Can we blame them, then, for possibly finding a text-based reviewing website antiquated?
This lack of personality also makes it harder for listeners to trust Pitchfork’s opinion, because it’s impossible to orient yourself to the site’s editorial perspective.
While the aforementioned rating system generates clicks, it also sees albums scored independently from what is written about them. In other words, a writer could think an album was pretty good, or pretty shit, and that opinion may or may not be reflected in the final score, which is determined by an editorial committee.
Think about that: an editorial committee ultimately decides the thing that sparks 99% of people’s interest.
This isn’t nefarious by any means, but it is out of step with the current moment.
Why would I get recommendations from some faceless committee when I could get them from an individual whose taste I trust, or at the very least understand?
Every modern music fan has “their guys.” For me, it’s Jason Tate, Yasi Salek, Norman Brannon, and, god helps us, Chris Black (R.I.P. How Long Gone Radio).
Most of these people aren’t penning traditional album reviews, and yet they are tapping into a new version of criticism, arguing why a piece of art deserves an audience and why it matters at this specific moment.
In many ways, this more personal approach feels akin to the music criticism of the 1970s and 80s, when critics like Griel Marcus, Lester Bangs, and Robert Christgau operated off of sheer name recognition.
It also, frankly, sounds like GQ and its stable of exciting young talent.
Because while “They don’t build statues of critics,” the reality is that a good critic can still move the needle. They just need a better business model.

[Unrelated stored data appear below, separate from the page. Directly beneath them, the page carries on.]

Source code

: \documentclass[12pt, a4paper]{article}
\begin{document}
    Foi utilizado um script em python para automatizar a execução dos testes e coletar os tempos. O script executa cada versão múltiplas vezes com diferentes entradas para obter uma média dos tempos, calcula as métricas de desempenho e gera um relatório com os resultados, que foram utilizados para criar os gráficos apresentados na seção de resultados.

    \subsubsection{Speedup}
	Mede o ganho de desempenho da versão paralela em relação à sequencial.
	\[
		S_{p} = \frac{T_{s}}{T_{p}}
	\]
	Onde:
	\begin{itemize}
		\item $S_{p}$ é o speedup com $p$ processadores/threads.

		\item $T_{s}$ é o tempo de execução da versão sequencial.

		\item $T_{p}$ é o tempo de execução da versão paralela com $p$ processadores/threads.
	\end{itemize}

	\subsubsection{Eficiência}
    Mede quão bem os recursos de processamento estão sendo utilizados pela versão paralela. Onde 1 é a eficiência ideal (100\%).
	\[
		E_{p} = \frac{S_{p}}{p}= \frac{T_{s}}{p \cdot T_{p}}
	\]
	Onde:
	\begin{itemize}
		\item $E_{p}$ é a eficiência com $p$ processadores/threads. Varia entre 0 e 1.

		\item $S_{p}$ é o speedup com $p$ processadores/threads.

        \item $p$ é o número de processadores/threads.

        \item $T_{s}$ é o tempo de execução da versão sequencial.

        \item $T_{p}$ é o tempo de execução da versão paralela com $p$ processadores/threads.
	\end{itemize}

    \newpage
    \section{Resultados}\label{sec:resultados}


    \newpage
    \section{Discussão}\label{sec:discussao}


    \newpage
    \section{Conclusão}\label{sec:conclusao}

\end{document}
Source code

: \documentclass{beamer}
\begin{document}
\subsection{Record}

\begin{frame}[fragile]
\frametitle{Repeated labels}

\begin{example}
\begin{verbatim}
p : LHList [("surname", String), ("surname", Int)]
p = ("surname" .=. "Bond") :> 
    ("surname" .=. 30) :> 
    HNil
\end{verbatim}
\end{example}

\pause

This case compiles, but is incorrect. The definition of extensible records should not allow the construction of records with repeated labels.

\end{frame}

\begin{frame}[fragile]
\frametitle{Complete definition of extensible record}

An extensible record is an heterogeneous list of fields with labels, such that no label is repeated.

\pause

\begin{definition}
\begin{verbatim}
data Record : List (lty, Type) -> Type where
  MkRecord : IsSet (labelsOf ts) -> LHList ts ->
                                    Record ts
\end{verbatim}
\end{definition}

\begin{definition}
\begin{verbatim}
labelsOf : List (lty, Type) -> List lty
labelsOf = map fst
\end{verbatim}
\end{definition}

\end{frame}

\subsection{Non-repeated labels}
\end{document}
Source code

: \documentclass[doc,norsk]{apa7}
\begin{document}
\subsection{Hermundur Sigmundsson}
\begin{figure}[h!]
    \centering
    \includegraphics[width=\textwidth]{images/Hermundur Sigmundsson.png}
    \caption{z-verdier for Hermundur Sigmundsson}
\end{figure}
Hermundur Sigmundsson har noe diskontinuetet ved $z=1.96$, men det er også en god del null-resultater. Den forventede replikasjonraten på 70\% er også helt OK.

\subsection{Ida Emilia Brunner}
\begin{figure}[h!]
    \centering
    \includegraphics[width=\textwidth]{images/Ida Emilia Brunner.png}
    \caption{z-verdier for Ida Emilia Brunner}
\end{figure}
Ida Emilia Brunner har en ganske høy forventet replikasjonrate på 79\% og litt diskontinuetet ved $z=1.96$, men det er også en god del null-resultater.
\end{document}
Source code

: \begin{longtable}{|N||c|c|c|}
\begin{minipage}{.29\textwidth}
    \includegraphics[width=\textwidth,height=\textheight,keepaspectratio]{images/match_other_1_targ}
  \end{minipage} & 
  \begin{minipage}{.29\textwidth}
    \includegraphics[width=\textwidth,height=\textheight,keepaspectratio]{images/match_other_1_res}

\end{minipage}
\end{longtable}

While it’s not entirely clear what success looks like for a publication of Pitchfork’s size, smaller contemporaries are finding ways to support their creative class of contributors by diversifying their revenue streams.
Here in Canada, the online publication New Feeling has adopted a co-op approach to music journalism, with membership being offered to “four distinct stakeholder groups” including the founders, former writers, readers, and advisers.
The New Yorker’s Kyla Chayka, meanwhile, notes that the literary journal n+1 “operates as a nonprofit, pooling revenue from a combination of reader subscriptions, grants, donations, advertising, and fund-raisers.”
It’s hard to imagine Condé adopting either of these strategies, but they could benefit someone like Hanif Abdurraqib and his passion project, 68 to 05, which features writers from a variety of backgrounds cataloging albums using Abdurraqib’s curatorial lens as a guidepost.
At the bare minimum, music publications should look to brands like Stereogum and Chorus, both of which are independently owned and operated using a mix of ads and paid memberships, and which emphasize the opinions of their passionate communities as much as their writers.
It’s been said that “Opinions are like assholes; everybody has one.” But not everybody can share their perspective in a way that resonates.
I’m not ready to bury Pitchfork quite yet.
But if that day comes I hope the critics and tastemakers will channel the publication’s golden era and embrace new forms of both criticism and commerce.
After all, somebody has to wade through the monkey-piss in search of shooting stars.